Tangela Sears is the founder of Florida Parents of Murdered Children. She'd like to see the feds work directly with local homicide detectives and strict enforcement. "We don't need a judge telling a family that this person who killed them, 'oh he's just a kid, he's 19 years old, he don't need to be in jail. I'm just going to put him on house arrest.' No. They need to be in jail," she stressed.

The bipartisan gun safety bill signed into law last summer brought modest changes to the country's gun legislation, but it didn't touch assault rifles, the weapon of choice for many mass shooters.

On Monday, after the mass shootings in California President Joe Biden urged Congress to pass a pair of bills seeking to ban assault weapons and high-capacity magazines and raise the purchasing age to 21, imploring lawmakers to "act quickly."

"The majority of the American people agree with this common sense action. There can be no greater responsibility than to do all we can to ensure the safety of our children, our communities, and our nation," he said in a statement.

Firearm injuries are now the leading cause of death among people younger than 24 in the United States, according to a study published in the December 2022 edition of Pediatrics, the journal of the American Academy of Pediatrics.

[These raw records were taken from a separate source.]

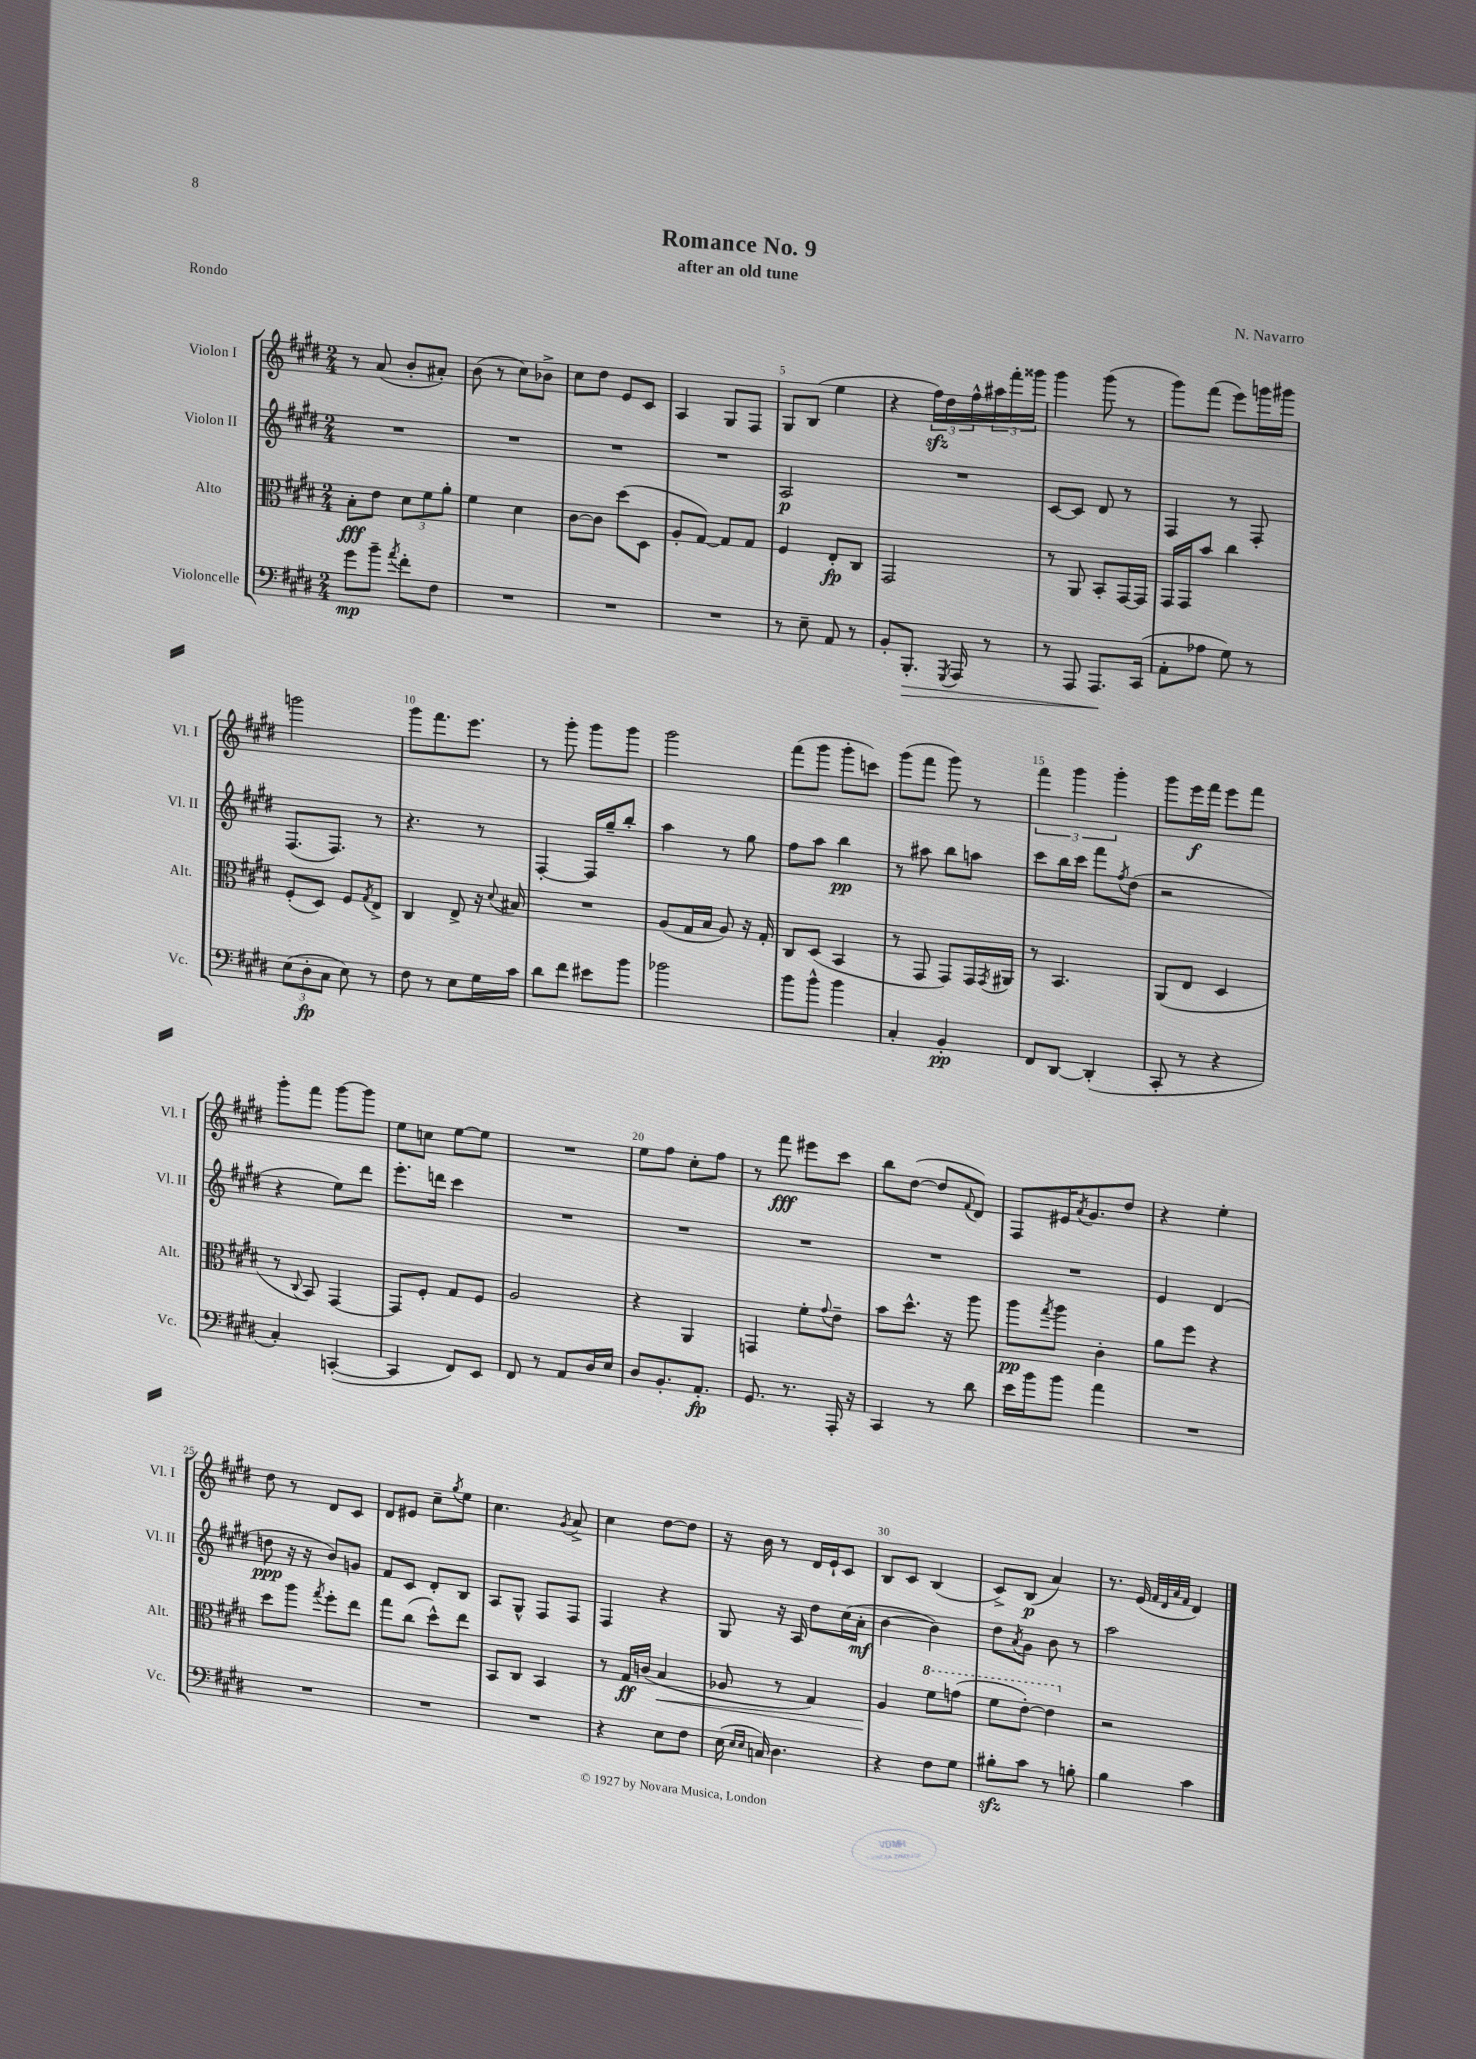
\header { title = "Romance No. 9" composer = "N. Navarro" subtitle = "after an old tune" piece = "Rondo" }
<<
\new StaffGroup <<
\new Staff = "s0" \with { instrumentName = "Violon I" shortInstrumentName = "Vl. I" } {
    \clef treble \key e \major \numericTimeSignature \time 2/4
    r8 a'8( b'8-. ais'8-.) |
    b'8( r8 cis''8) bes'8-> |
    cis''8 dis''8 e'8 cis'8 |
    a4 gis8 fis8 |
    gis8 b8( e''4 |
    r4 \tuplet 3/2 { fis''16\sfz) dis''16 fis''16-^ } \tuplet 3/2 { ais''16 fis'''16-. gisis'''16 } |
    gis'''4 gis'''8( r8 |
    gis'''8) fis'''8( e'''8) g'''16 gis'''16 |
    g'''2 |
    gis'''8 fis'''8. e'''8. |
    r8 gis'''8-. gis'''8 gis'''8 |
    gis'''2 |
    fis'''8( gis'''8 gis'''8-. c'''8) |
    gis'''8( fis'''8 gis'''8) r8 |
    \tuplet 3/2 { fis'''4 gis'''4 gis'''4-. } |
    gis'''8 e'''16\f fis'''16 e'''8 fis'''8 |
    gis'''8-. fis'''8 gis'''8~ gis'''8 |
    e''8 c''8 e''8~ e''8 |
    R2 |
    e''8 fis''8 cis''8-. fis''8 |
    r8 fis'''8\fff eis'''8 cis'''8 |
    b''8 dis''8~( dis''8 \appoggiatura { fis'8 } dis'8) |
    fis8 eis'16 \acciaccatura { a'8 } gis'8. dis''8 |
    r4 e''4-. |
    dis''8 r8 dis'8 cis'8 |
    dis'8 eis'8 cis''8-- \acciaccatura { gis''8 } e''8 |
    cis''4. \acciaccatura { gis'8 } a'8-> |
    cis''4 dis''8~ dis''8 |
    r16 b'16 r8 dis'16 e'16-! cis'8 |
    b8 cis'8 b4( |
    cis'8->) b8\p( a'4) |
    r8. e'16( \grace { fis'32 dis'32 a'32 fis'32 } dis'4) \bar "|." |
}
\new Staff = "s1" \with { instrumentName = "Violon II" shortInstrumentName = "Vl. II" } {
    \clef treble \key e \major \numericTimeSignature \time 2/4
    R2 |
    R2 |
    R2 |
    R2 |
    a2\p |
    R2 |
    cis'8~ cis'8 dis'8 r8 |
    fis4 r8 fis8-. |
    fis8.( fis8.) r8 |
    r4. r8 |
    fis4~-. fis16 gis''16-- b''8-. |
    a''4 r8 gis''8 |
    fis''8 a''8 b''4\pp |
    r8 ais''8 b''8 a''8 |
    cis'''8 b''16 cis'''16 fis'''8 \acciaccatura { fis''8 } dis''8( |
    r2 |
    r4 e''8) dis'''8 |
    e'''8.-. d'''16 cis'''4 |
    R2 |
    R2 |
    R2 |
    R2 |
    R2 |
    e'4 dis'4( |
    d''8\ppp r16 r16 b'8) g'8 |
    fis'8 cis'8 dis'8-. b8 |
    a8 gis8-^ fis8 fis8 |
    fis4 r4 |
    gis8 r16 a16 dis''8 cis''16( a'16-.\mf |
    b'4~ b'4) |
    dis''8 \acciaccatura { a'8 } gis'8 b'8 r8 |
    a''2 \bar "|." |
}
\new Staff = "s2" \with { instrumentName = "Alto" shortInstrumentName = "Alt." } {
    \clef alto \key e \major \numericTimeSignature \time 2/4
    b8-.\fff e'8 \tuplet 3/2 { dis'8 fis'8 a'8-. } |
    fis'4 dis'4 |
    cis'8~ cis'8 dis''8( dis8 |
    a8-. gis8~) gis8 gis8 |
    fis4 e8-.\fp cis8 |
    gis,2 |
    r8 a,8 b,8-. gis,16~ gis,16 |
    gis,16 gis,16 b'8 cis''4 |
    fis8-.( dis8) fis8 \acciaccatura { gis8 } e8-> |
    cis4 e8-> r16 \appoggiatura { dis'8 } bis16 |
    R2 |
    a8( gis16 b16 a8) r16 gis16-. |
    cis8 dis8( b,4 |
    r8 gis,8 gis,8) gis,16 \acciaccatura { gis,8 } ais,16 |
    r8 b,4. |
    a,8( e8 dis4 |
    r8 \appoggiatura { cis8 } b,8) gis,4~ |
    gis,8 fis8-. gis8 fis8 |
    a2 |
    r4 a,4 |
    g,4 fis'8-. \appoggiatura { gis'8 } e'8-- |
    b'8 dis''8.-^ r16 a''8 |
    a''8\pp \acciaccatura { gis''8 } a''8 cis'4-. |
    a'8 fis''8 r4 |
    dis''8 a''8 \acciaccatura { gis''8 } fis''8-. e''8 |
    gis''8 cis''8( dis''8-^) e''8 |
    b,8 cis8 b,4 |
    r8 gis16\ff c'16( b4\< |
    aes8 r8 gis4) |
    a4\! \ottava #1 fis''8 g''8( |
    fis''8 e''8~-.) e''4 \ottava #0 |
    r2 \bar "|." |
}
\new Staff = "s3" \with { instrumentName = "Violoncelle" shortInstrumentName = "Vc." } {
    \clef bass \key e \major \numericTimeSignature \time 2/4
    gis'8\mp b'8-- \acciaccatura { a'8 } fis'8-. fis8 |
    R2 |
    R2 |
    R2 |
    r8 e8-- a,8 r8 |
    b,8-. b,,8.-.\> \acciaccatura { gis,,8 } a,,16 r8 |
    r8 a,,8 a,,8.\! cis,16( |
    a,8-. aes8 gis8) r8 |
    \tuplet 3/2 { e8( dis8-.\fp cis8 } e8) r8 |
    fis8 r8 e8 gis16 cis'16 |
    dis'8 fis'8 eis'8 b'8 |
    bes'2 |
    b'8 b'8-^ b'4 |
    cis4-. b,4-.\pp |
    fis,8 dis,8~ dis,4-.( |
    cis,8-. r8 r4 |
    cis4-.) c,4~-.( |
    c,4 fis,8) e,8 |
    fis,8 r8 a,8 dis16 e16 |
    dis8 b,8.-. a,8.-.\fp |
    gis,8. r8. a,,16-. r16 |
    cis,4 r8 dis'8 |
    e'16 b'16 b'8 a'4 |
    R2 |
    R2 |
    R2 |
    R2 |
    r4 e8 fis8 |
    e16( \grace { e16 e16 } c16) dis4. |
    r4 fis8 gis8 |
    bis8-.\sfz cis'8 r8 b8-. |
    b4 cis'4 \bar "|." |
}
>>
>>
\layout { \context { \Score \override BarNumber.break-visibility = ##(#f #t #t) barNumberVisibility = #(every-nth-bar-number-visible 5) } }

From 2015 through 2020, there were at least 2,070 unintentional shootings by children under 18 in the US, according to a report from Everytown. Those shootings resulted in 765 deaths and 1,366 injuries.

A study published late last year in JAMA Network Open analyzed firearm deaths over the past three decades -- a total of more than 1 million lives lost since 1990.

The researchers found that firearm mortality rates increased for most demographic groups in recent years, but vast disparities persisted. The homicide rate among young Black men- 142 homicide deaths for every 100,000 Black men ages 20 to 24 - was nearly 10 times higher than the overall firearm death rate in the US in 2021.

About 45% of US adults say they live in a household with a gun, according to an October 2022 Gallup survey.